Top U.S. officials say sending anthrax bacteria through the mail constitutes terrorism, and they can not rule out the possibility that suspected terrorist leader Osama bin Laden is behind the current anthrax cases in the United States.
Attorney General John Ashcroft says he is not able to say for sure that Osama bin Laden's terrorist network is responsible for the anthrax infections that have been discovered, but he says it is possible.
In a CBS television interview, Mr. Ashcroft said investigations are continuing into the cases of confirmed anthrax spores that were found in Florida, New York, and Nevada, as well as several other cases where mail with suspicious powder has tested negative for anthrax.
Mr. Ashcroft says there is no clear evidence linking reported anthrax cases with Osama bin Laden's al-Qaida terrorist network. But he notes that Vice President Cheney has said they may be connected.
The attorney general says it is also possible that other individuals may be trying to take advantage of the current situation to send threatening mail as a hoax.

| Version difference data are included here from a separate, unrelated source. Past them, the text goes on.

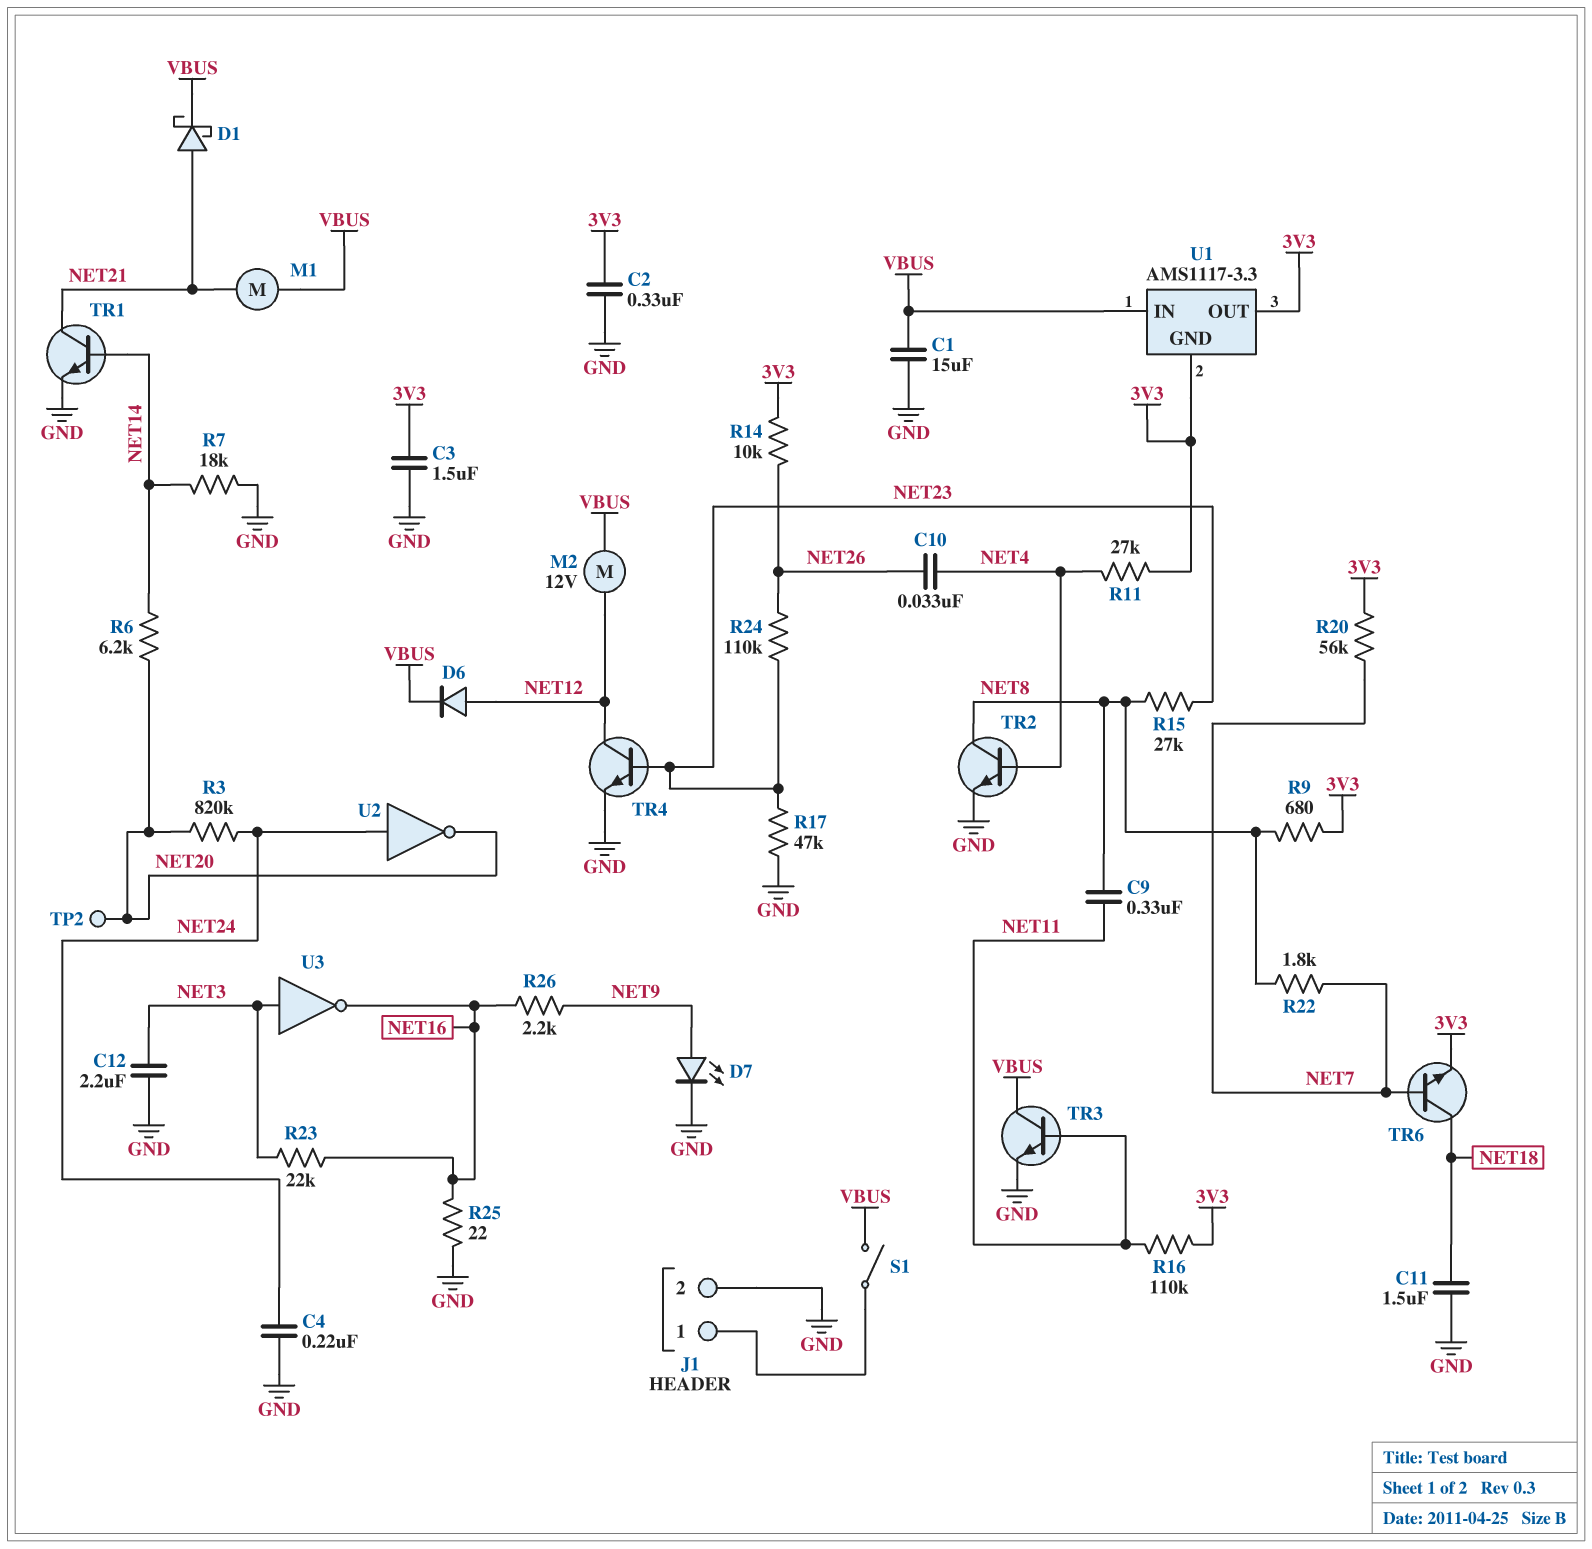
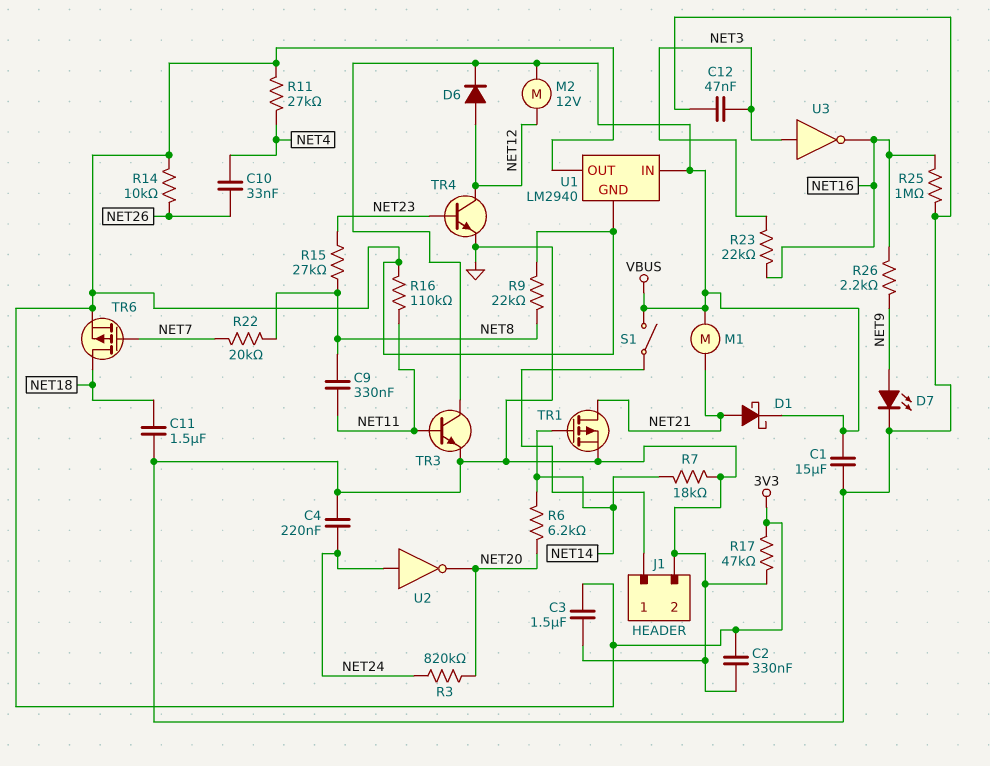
C12: 2.2uF (GND, NET3) -> 47nF (GND, NET3)
R9: 680 (3V3, NET8) -> 22k (3V3, NET8)
R17: 47k (GND, NET23) -> 47k (3V3, GND)
R20: 56k (3V3, NET7) -> none
R22: 1.8k (NET7, NET8) -> 20k (NET7, NET8)
R24: 110k (NET23, NET26) -> none
R25: 22 (GND, NET16) -> 1M (GND, NET16)
TP2: test point (NET20) -> none
TR1: NPN (B NET14, C NET21, E GND) -> PMOS (G NET14, D NET21, S GND)
TR2: NPN (B NET4, C NET8, E GND) -> none
TR6: NPN (B NET7, C NET18, E 3V3) -> PMOS (G NET7, D NET18, S 3V3)
U1: AMS1117-3.3 -> LM2940

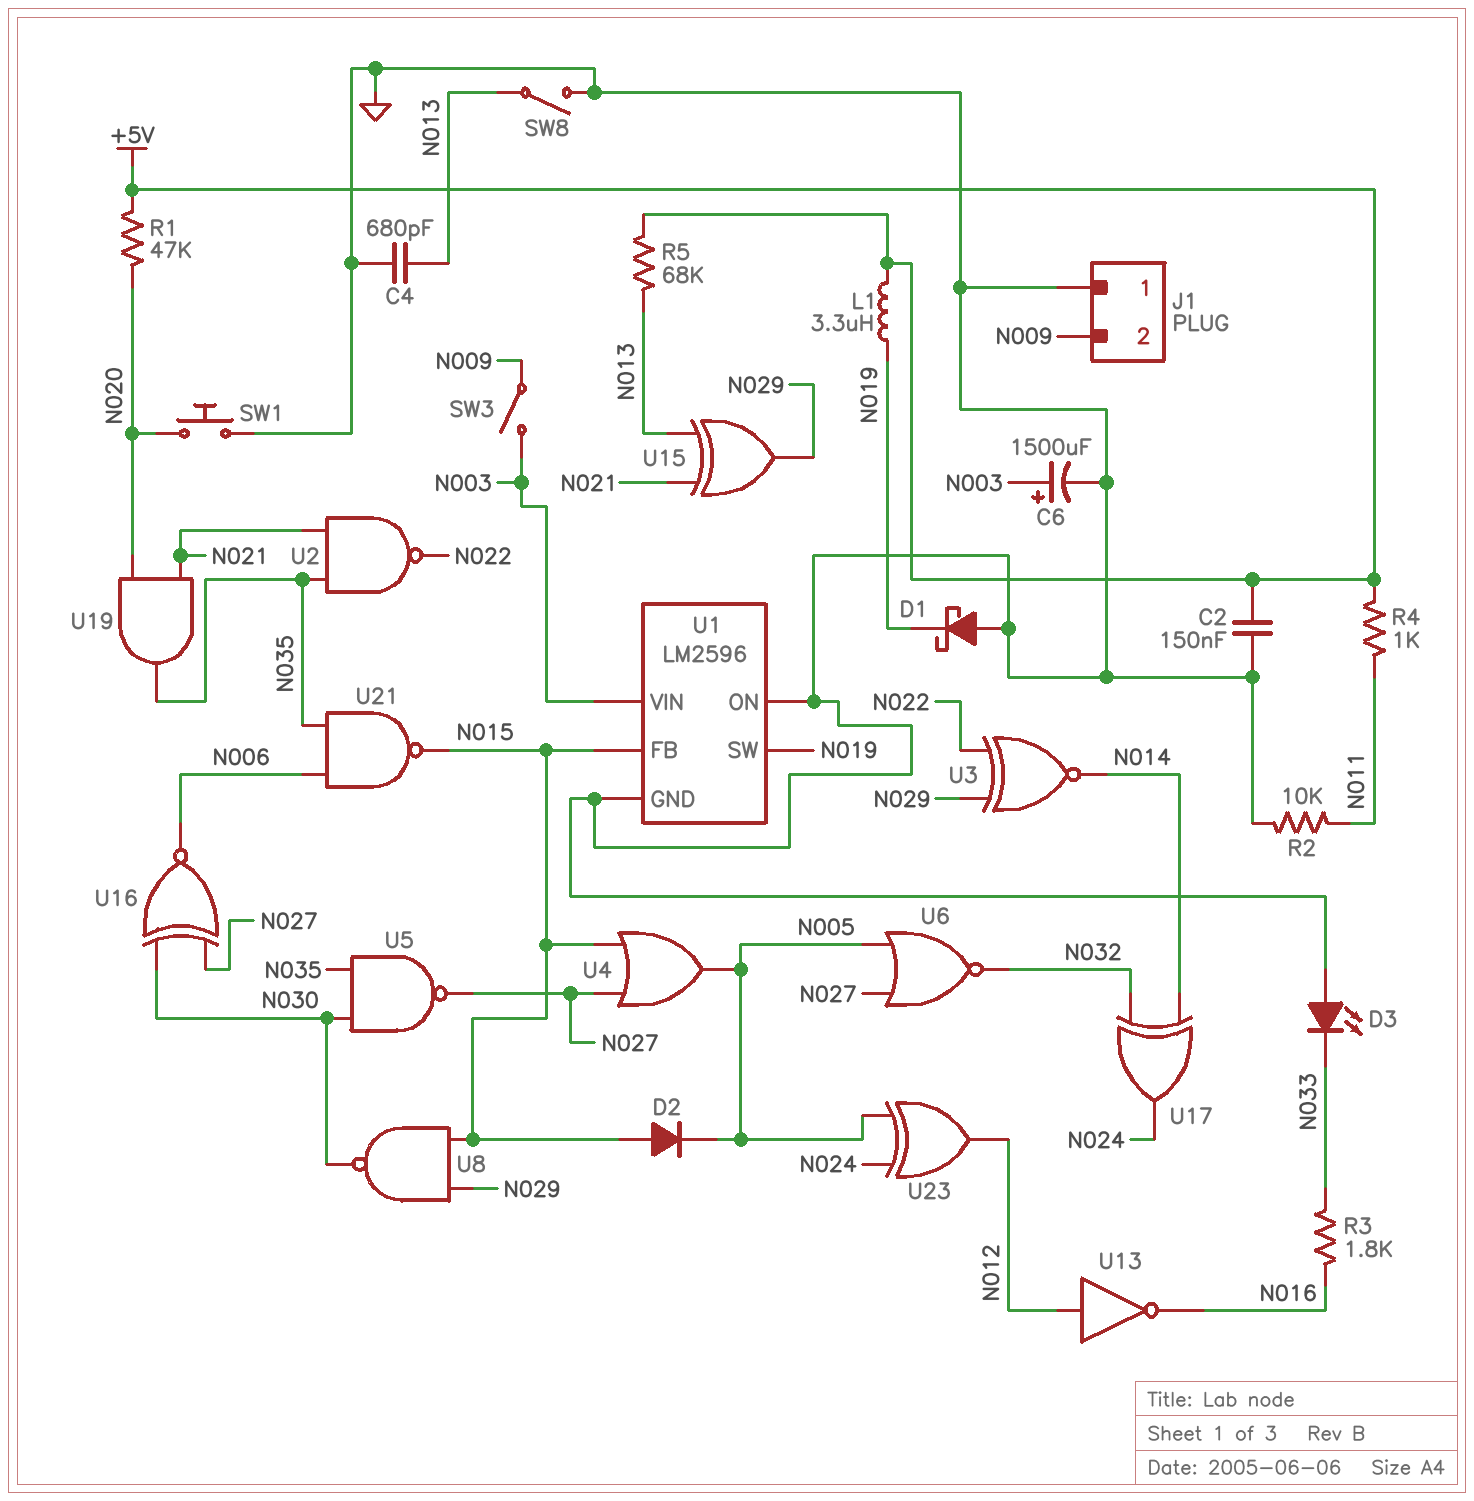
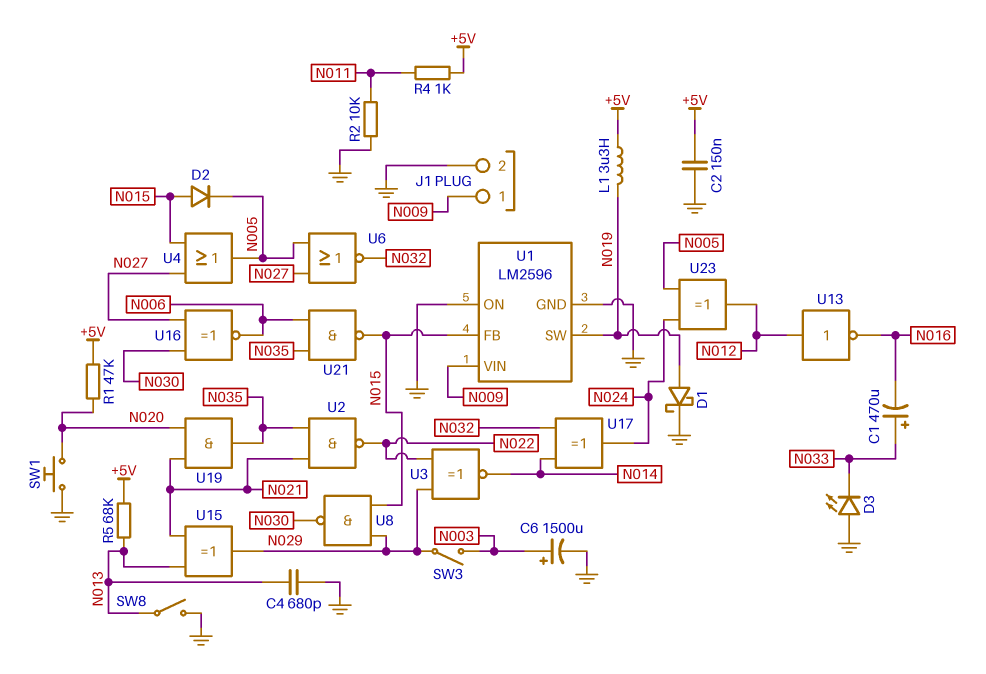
C1: none -> 470uF (plus N033, minus N016)
D1: schottky (A GND, K N019) -> schottky (A N019, K GND)
J1 pin 1: GND -> N009
J1 pin 2: N009 -> GND
R3: 1.8k (N016, N033) -> none
SW3: switch (N003, N009) -> switch (N003, N029)
U1 pin VIN: N003 -> N009
U5: NAND (in N030, in N035, out N027) -> none

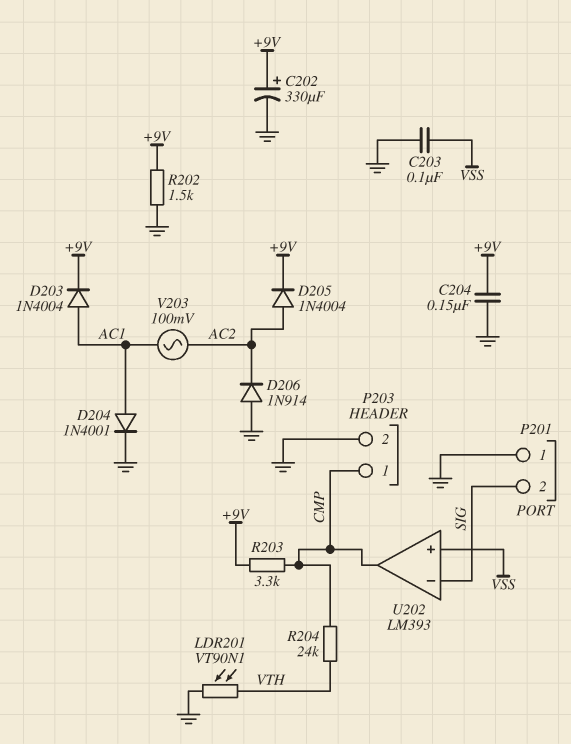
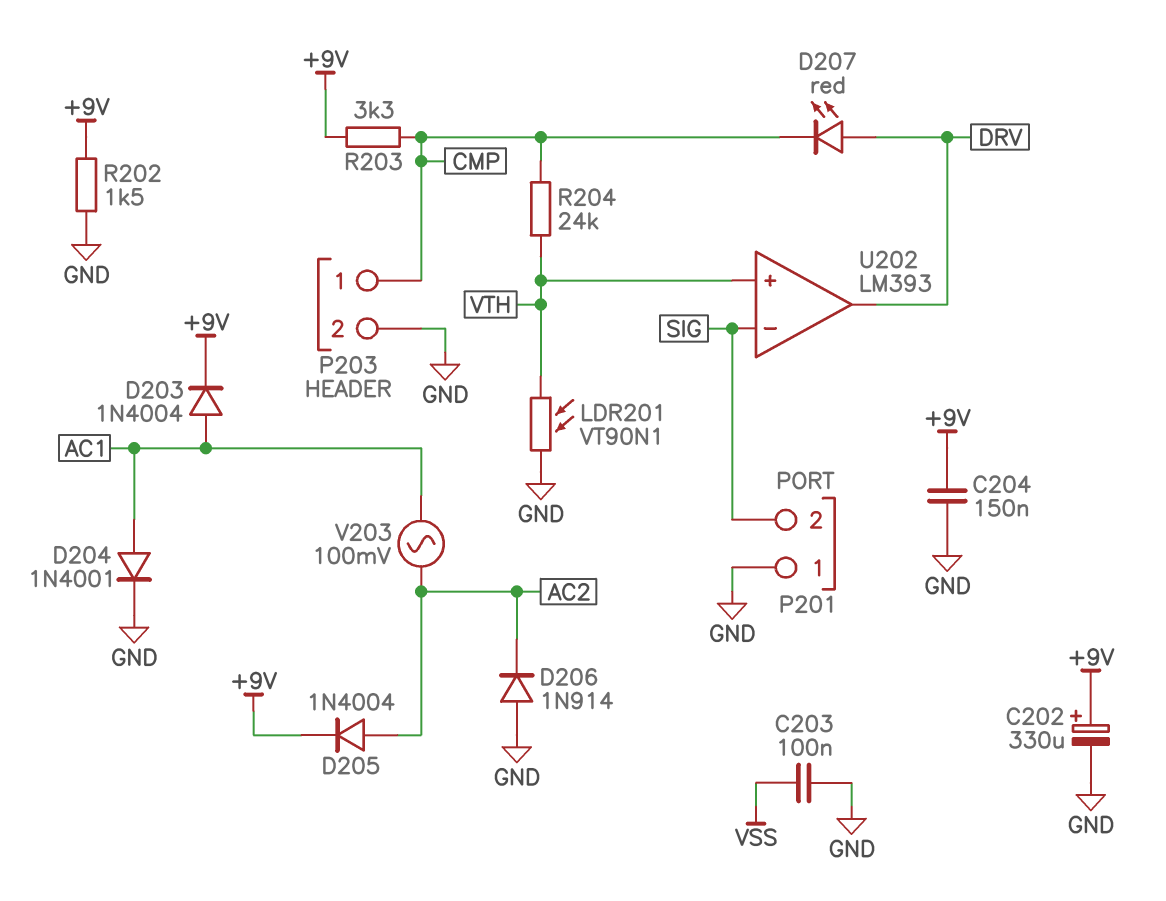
D207: none -> LED red (A DRV, K CMP)
U202 pin in+: VSS -> VTH
U202 pin out: CMP -> DRV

"I really want to make it clear that to send a threat of anthrax through the mail or to communicate a threat with anthrax is against the law, a threat regarding chemical or biological warfare," he said. "And the federal authorities, the Justice Department will prosecute vigorously and aggressively."
Health and Human Services Secretary Tommy Thompson, told ABC television Sunday the letters containing anthrax bacteria are a form of bioterrorism. "Well there is no question it is bioterrorism," he said. "It is a biological agent. It is terrorism. It is a crime. It is terrorism. But whether or not it is connected to al Qaida, we can not say conclusively."
Mr. Thompson says scientists at the Centers for Disease Control in Atlanta are analyzing the powders that were found to contain anthrax to determine if they came from the same source or from more than one individual. "Anybody that would do this is trying to create terror, is trying to create fear in the American public and that of course is not acceptable," he said.
Secretary Thompson says the U.S. government has stockpiled medicines and is prepared to deal with the anthrax cases.
Anthrax can not be passed from one infected person to another, but is contracted through the skin or when spores are inhaled. Officials say the topical version of the bacteria is easily treated and the inhaled form of the disease can be stopped when caught early.